[START The input]
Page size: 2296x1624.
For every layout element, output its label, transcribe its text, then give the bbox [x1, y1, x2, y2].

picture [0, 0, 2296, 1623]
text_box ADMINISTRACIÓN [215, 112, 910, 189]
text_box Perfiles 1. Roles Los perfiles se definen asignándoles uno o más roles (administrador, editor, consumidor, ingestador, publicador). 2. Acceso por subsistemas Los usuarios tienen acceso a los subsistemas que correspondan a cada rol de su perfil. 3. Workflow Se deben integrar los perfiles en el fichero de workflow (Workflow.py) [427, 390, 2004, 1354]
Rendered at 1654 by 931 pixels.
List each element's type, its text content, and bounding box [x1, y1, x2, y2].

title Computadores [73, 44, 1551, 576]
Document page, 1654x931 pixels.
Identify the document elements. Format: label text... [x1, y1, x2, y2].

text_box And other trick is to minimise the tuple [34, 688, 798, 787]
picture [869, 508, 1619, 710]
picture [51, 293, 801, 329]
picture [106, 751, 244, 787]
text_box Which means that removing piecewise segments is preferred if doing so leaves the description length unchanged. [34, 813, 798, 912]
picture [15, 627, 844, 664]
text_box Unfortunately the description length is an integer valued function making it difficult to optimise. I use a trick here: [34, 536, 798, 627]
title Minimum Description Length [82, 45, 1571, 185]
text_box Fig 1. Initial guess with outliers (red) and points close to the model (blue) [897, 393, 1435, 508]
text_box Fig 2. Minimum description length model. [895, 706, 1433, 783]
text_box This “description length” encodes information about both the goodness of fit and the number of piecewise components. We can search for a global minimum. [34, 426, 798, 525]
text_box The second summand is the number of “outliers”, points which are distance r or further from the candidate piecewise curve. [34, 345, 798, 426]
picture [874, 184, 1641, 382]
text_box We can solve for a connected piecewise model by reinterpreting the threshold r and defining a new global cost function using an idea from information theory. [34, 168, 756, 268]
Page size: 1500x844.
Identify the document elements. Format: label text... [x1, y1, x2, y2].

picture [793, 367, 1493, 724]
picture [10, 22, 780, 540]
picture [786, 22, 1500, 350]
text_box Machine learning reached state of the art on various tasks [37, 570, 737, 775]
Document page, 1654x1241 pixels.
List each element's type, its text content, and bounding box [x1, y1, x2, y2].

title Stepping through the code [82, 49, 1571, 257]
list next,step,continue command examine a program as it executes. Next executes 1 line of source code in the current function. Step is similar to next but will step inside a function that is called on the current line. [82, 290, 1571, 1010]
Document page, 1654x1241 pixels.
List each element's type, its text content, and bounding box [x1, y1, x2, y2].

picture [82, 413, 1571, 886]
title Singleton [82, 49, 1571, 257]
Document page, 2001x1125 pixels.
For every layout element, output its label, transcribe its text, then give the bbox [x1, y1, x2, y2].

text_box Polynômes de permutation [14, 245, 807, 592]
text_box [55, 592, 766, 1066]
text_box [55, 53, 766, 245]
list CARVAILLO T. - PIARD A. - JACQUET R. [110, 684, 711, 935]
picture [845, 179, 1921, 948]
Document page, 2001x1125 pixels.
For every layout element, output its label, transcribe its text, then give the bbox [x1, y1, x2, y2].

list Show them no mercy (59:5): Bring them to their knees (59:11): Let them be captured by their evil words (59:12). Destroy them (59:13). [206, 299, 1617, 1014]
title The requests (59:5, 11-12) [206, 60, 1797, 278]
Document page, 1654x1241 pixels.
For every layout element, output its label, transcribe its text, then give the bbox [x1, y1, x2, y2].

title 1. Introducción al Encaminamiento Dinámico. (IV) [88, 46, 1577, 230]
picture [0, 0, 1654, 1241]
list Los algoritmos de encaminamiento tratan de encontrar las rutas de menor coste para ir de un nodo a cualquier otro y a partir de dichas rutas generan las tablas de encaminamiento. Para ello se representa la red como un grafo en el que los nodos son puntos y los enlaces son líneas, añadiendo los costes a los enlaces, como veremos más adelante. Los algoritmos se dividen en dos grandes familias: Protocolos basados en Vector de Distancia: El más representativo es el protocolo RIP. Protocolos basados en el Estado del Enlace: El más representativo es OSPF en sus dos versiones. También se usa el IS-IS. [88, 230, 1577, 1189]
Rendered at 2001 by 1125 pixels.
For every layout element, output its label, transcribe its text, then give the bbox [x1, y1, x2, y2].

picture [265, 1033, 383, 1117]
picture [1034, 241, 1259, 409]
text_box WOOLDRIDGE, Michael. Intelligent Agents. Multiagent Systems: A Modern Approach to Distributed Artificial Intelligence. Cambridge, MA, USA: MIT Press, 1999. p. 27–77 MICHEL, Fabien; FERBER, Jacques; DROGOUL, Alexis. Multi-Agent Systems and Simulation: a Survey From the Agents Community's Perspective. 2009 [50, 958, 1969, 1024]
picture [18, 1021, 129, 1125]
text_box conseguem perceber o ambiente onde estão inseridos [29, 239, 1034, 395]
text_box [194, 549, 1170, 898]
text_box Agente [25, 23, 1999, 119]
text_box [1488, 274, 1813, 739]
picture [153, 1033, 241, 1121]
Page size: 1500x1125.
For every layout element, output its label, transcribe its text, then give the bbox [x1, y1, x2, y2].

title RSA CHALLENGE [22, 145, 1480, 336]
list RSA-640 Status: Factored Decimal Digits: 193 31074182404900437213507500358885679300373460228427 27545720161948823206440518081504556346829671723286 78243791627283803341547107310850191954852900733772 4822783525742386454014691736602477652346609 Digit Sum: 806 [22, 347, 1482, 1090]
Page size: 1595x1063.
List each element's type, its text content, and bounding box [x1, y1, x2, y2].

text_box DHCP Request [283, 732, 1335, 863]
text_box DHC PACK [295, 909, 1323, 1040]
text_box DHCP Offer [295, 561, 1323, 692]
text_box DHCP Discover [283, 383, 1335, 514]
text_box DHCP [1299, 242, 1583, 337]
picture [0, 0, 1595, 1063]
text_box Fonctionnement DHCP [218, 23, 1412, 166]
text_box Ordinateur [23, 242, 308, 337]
[END The input]
Can you give back, unchanged, the lines of the data from the one holding "Page size: 1500x1125." through the end of the data, with both ends included?

Page size: 1500x1125.
For every layout element, output its label, transcribe its text, then give the bbox [x1, y1, x2, y2].

title RSA CHALLENGE [22, 145, 1480, 336]
list RSA-640 Status: Factored Decimal Digits: 193 31074182404900437213507500358885679300373460228427 27545720161948823206440518081504556346829671723286 78243791627283803341547107310850191954852900733772 4822783525742386454014691736602477652346609 Digit Sum: 806 [22, 347, 1482, 1090]
Page size: 1595x1063.
List each element's type, its text content, and bounding box [x1, y1, x2, y2].

text_box DHCP Request [283, 732, 1335, 863]
text_box DHC PACK [295, 909, 1323, 1040]
text_box DHCP Offer [295, 561, 1323, 692]
text_box DHCP Discover [283, 383, 1335, 514]
text_box DHCP [1299, 242, 1583, 337]
picture [0, 0, 1595, 1063]
text_box Fonctionnement DHCP [218, 23, 1412, 166]
text_box Ordinateur [23, 242, 308, 337]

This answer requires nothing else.